On le comprend dès qu’El Profesor commence à raconter le meurtre de son père. N’est-ce pas là un abus de la violence légitime que de tuer pour un vol? N’aurait-il pas été plus humain que de laisser s’enfuir un voleur d’argent que de le tuer? D’autant plus qu’il ne volait pas par avidité, mais bien pour sauver son enfant malade, que personne ne voulait aider. On le comprend quand les autorités refusent d’accorder une quelconque aide médicale, plus d’une fois, menant à la mort de deux personnes. Qui sont alors réellement les méchants? De ce point de vue, choisir le visage de Dali pour masque n’était pas innocent. Au-delà de son génie artistique, Salvador était connu pour perpétuellement refuser les codes de morale, remettant en question -par sa simple personne- les idéaux normaux de ce qui bien et de ce qui est mal. Symbole espagnol et universel de la transgression et de la marginalité. Les combinaisons sont rouges, couleur emblématique des mouvements socialistes. El Profesor est un idéaliste, qui souhaite voler sans voler personne, sans blesser personne, sans tuer personne. Pour qui au fond, le message importe plus que l’argent. On nous le signifie par indices interposés, plus ou moins subtils.

Malgré ses défauts, au demeurant pardonnables, je n’ai qu’un seul reproche. Les motivations des cambrioleurs ne requièrent pas réellement d’approfondissement. Elles sont claires et limpides: plus rien à perdre, un montant indécent d’argent intraçable à gagner, retrouver son fils ou offrir la liberté à son fils, l’amour (aussi superficiel puisse-t-il paraitre)… Cependant, les motivations d’El Professor sont un élément plus que nécessaire à la cohérence de l’histoire et à son intérêt. Elles auraient mérité un réel développement. On n’en effleure à peine la surface. Et c’est bien dommage.

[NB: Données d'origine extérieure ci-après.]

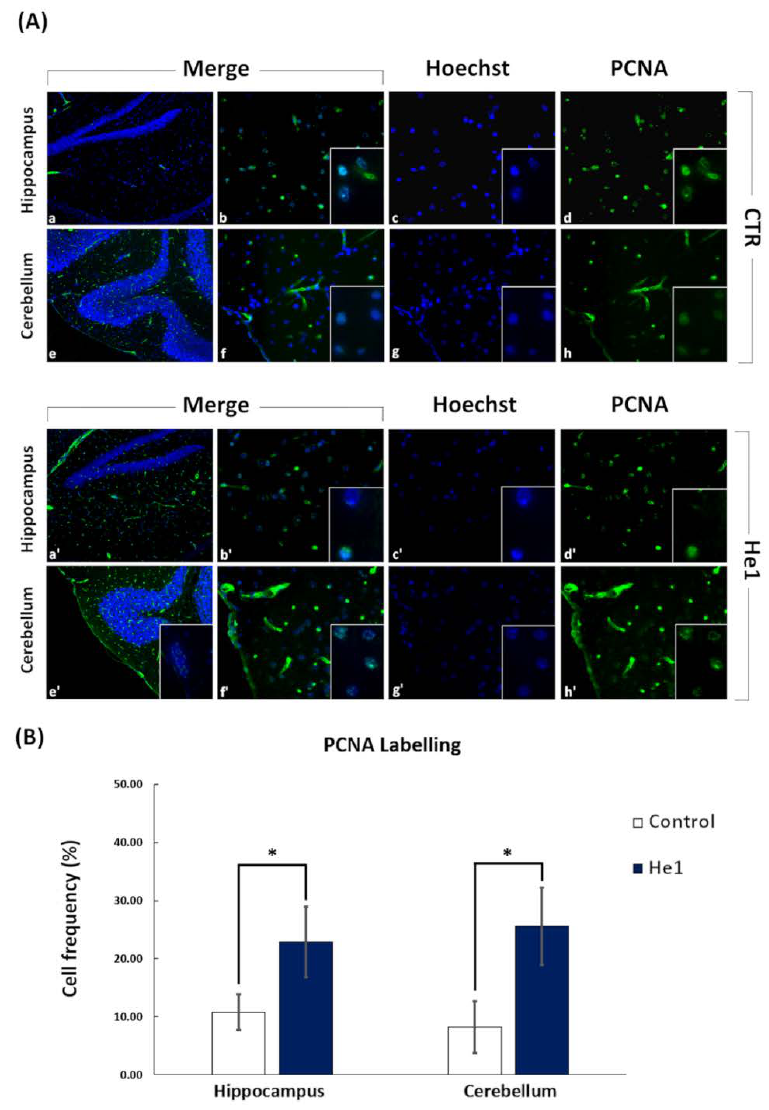
Figure 9. Panel ( A ) shows cell proliferating activity immunocytochemically detected by PCNA (Proliferating Cell Nuclear Antigen) labelling, observed at T5 after 2 months oral supplementation with He1 in both hippocampus and cerebellum, (a’–d’ and e’–h’, respectively), compared to control untreated mice (CTR) (a–h). Cell proliferation was significantly enhanced in He1 mice, with the labelling appearing more intense in the hippocampal DG granule cells and in CA3 pyramidal neurons (a’–d’) and in cerebellar molecular layer (e’–h’), compared to controls (a–d and e–h, respectively), predominantly localized in the DG granule cells and in CA3 pyramidal neurons, as also in the width of the cerebellar. Objective magnification: 20 x (a, e and a’, e’); 40 x (b–d, f–h and b’–d’, f’–h’); 100 x (insert in b–d, f–h, b’–d’, f’–h’). Panel ( B ) shows changes in the percentage of PCNA labelling index of hippocampal and cerebellar cells in He1 mice. p < 0.05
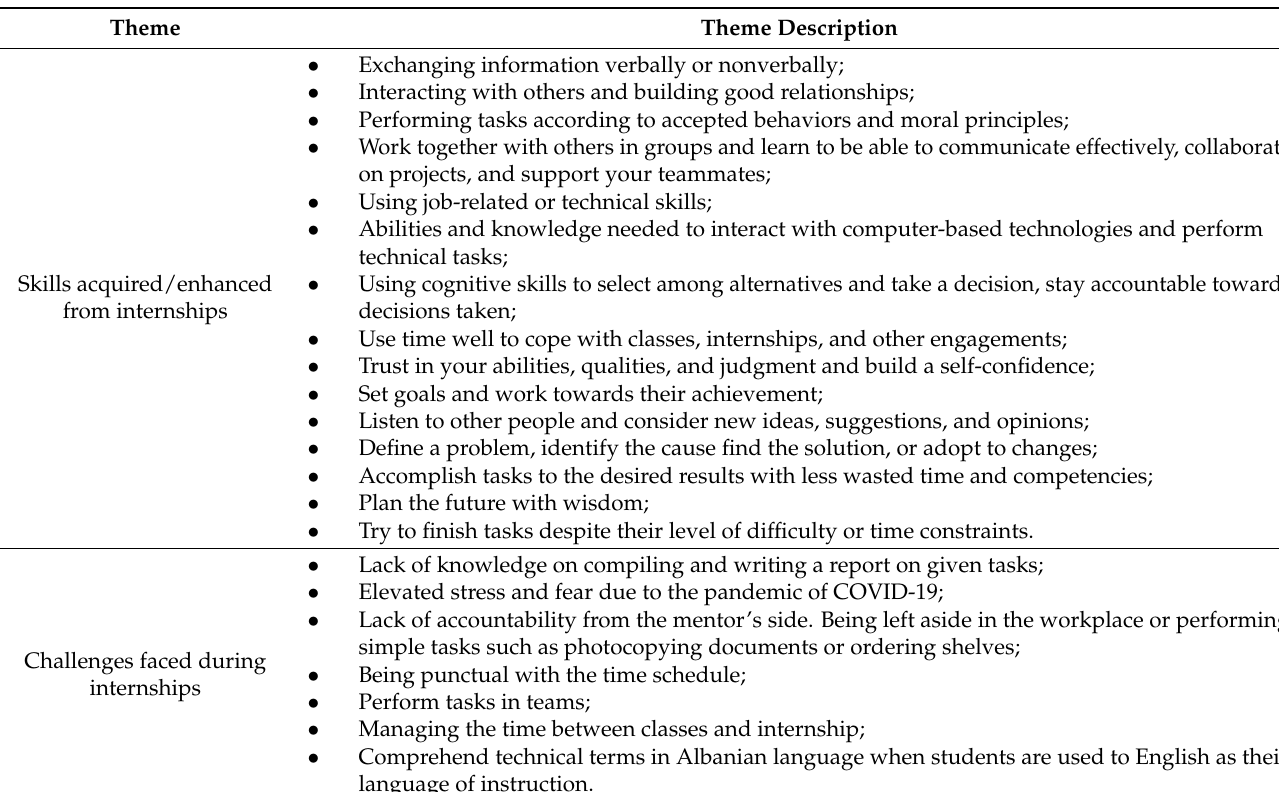
Table 7. Themes identified from internship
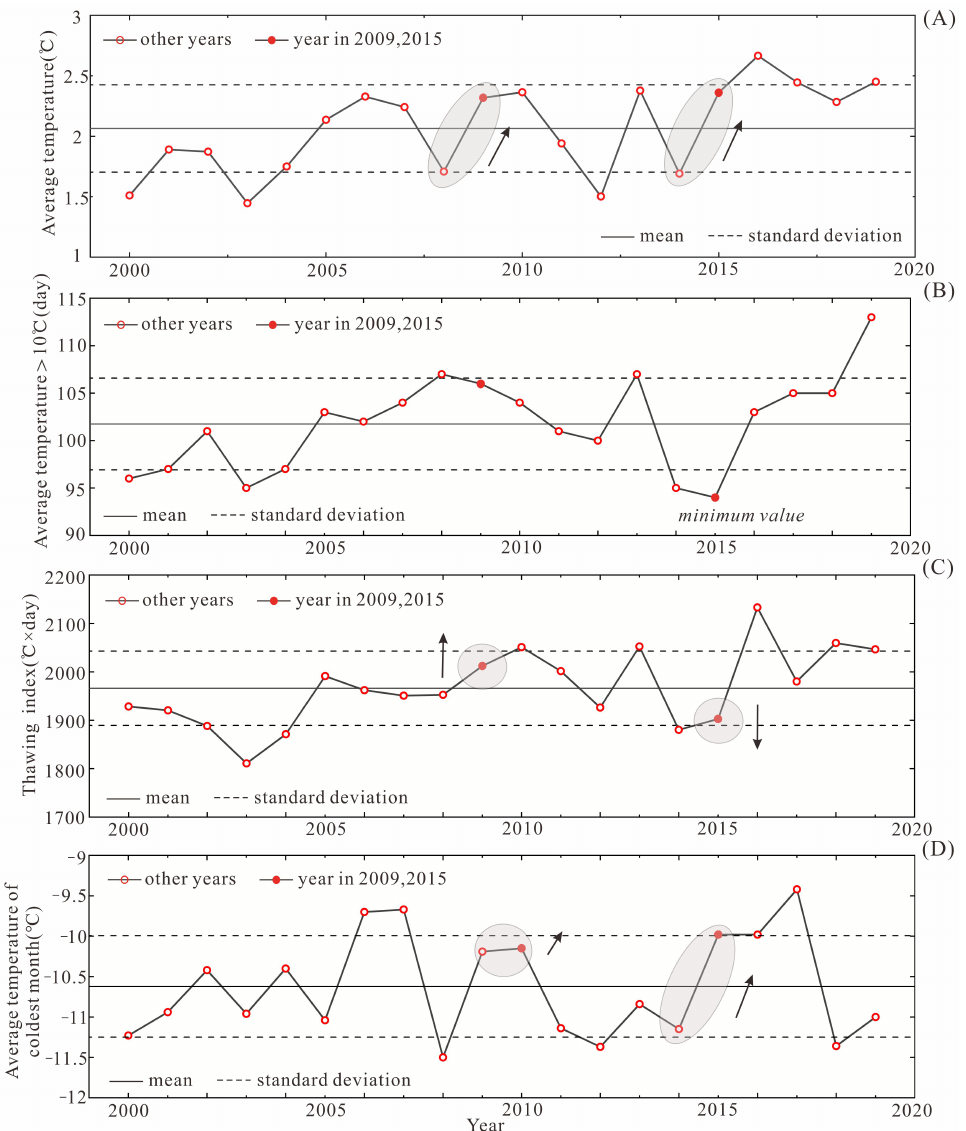
Figure 8. Variations in air temperature during 2000–2019: ( A ) mean annual air temperature (MAAT), ( B ) warming days with an annual average temperature greater than 10 ◦ C, ( C ) thawing index, ( D ) average temperature of the coldest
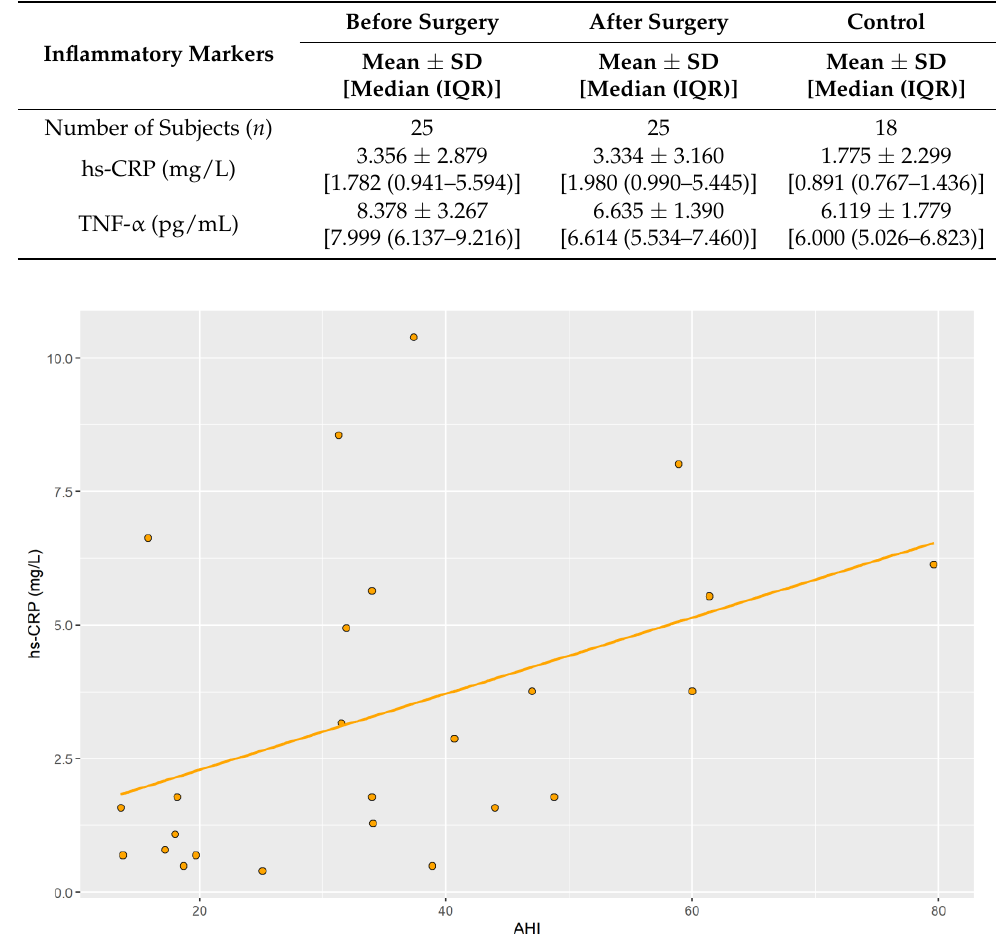
Figure 1. Correlation of AHI with hs-CRP levels in the pre-operative group. Table 2. Results as mean values and standard deviation (SD) and median values with interquartile range (IQR) of high sensitivity C-reactive protein (hs-CRP) and tumor necrosis factor-alpha (TNF- α) in the pre-operative group, post-operative group, and control group.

Bien qu’il y aurait eu assez de matière pour une troisième saison, il n’y en aura pas. On ne saura jamais ce que sont devenus nos cambrioleurs préférés. La fin ouverte nous laisse sur notre faim, en nous offrant, tout de même, une dernière occasion de chanter ensemble: Bella ciao, bella ciao, bella ciao, ciao, ciao!